The opening verses of Genesis are among the most powerful of all Scripture: “In the beginning God created the heavens and the earth…” They provide the core of our faith and hope. Of course Genesis doesn’t spell out specifically how God created, at least not in any scientific fashion, which has led to ongoing debates over evolution, creationism and intelligent design. Regrettably, as Fuller Seminary’s Nancey Murphy observes, “Vast numbers of young people are taught that evolution and Christianity can’t both be true. They get a good science education in college, recognize the truth of the evolutionary picture, and then believe that they have to reject their faith.” I spent the Christmas holiday reading Kenneth Miller’s Finding Darwin’s God, a persuasive tome on the interrelatedness of faith and evolution by a Christian and cell biologist from Brown University. He makes the case that quantum indeterminacy and the anthropic principle provide plain scientific space for the plausibility of God and that evolution itself should be viewed as evidence of God’s own competent creative power. “If God exists,” Miller writes, “He acts in the world today in concert with natural laws and works his will in the present through contingent events of human and natural history. All that evolution does is point out that the workings of natural processes are sufficient to explain the contingent events of natural history in the past, including the origin and extinction of species. There is neither logical nor theological basis for excluding God’s use of natural processes to originate species, ourselves included.
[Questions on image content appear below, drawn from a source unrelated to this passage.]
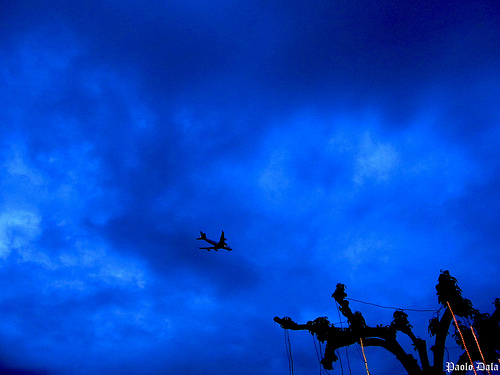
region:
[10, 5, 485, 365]
blended sky of light and dark blue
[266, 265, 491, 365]
gnarls on curved and extended branches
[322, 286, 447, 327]
lines between branches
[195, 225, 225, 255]
large curve of wings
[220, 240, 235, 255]
pointy edge of nose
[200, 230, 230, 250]
oval shape of body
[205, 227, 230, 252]
bumps in front of wings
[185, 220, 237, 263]
plane against dark cloud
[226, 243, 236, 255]
front of a plane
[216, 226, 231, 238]
wing of a plane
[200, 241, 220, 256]
wing of a plane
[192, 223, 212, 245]
back of a plane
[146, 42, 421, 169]
blue sky with clouds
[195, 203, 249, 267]
plane in the sky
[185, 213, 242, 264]
plane flying in the sky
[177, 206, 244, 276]
plane in the air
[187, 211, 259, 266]
the plane is flying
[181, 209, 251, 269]
the plane is flying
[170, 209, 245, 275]
the plane is flying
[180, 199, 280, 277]
the plane is flying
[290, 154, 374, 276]
the sky is cloudy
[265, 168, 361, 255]
the sky is cloudy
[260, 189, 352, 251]
the sky is cloudy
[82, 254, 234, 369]
the sky is cloudy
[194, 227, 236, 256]
Plane flying under the clouds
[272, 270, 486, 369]
Silhouette of a tree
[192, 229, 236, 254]
A plane flying low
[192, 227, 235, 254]
Underside of a low-flying plane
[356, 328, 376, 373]
Decorative lighting hanging from a tree branch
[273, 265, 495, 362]
Tree with decorative lights hanging from it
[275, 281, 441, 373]
A tree underneath a dark, cloudy sky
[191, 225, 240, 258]
Plane flying beneath dark clouds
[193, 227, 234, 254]
A plane in the sky.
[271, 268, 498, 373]
Branches on a tree.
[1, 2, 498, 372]
A cloudy blue sky.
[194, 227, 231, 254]
A jet in the sky.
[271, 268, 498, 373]
Branches with a net.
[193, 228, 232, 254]
A plane in the air.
There is therefore no reason for believers to draw a line in the sand between God and Darwin.” As to miracles, they are just that: miracles. If all truth ultimately resides with God who was “in the beginning,” then theology need not be pitted against science nor accommodated to science. “If we can see the hand of God in the unpredictable events of history and we can see meaning and purpose in the challenges and trials of our daily lives,” Miller argues, “then we can certainly see God’s will in the grand and improbable tree of life.” What do you think?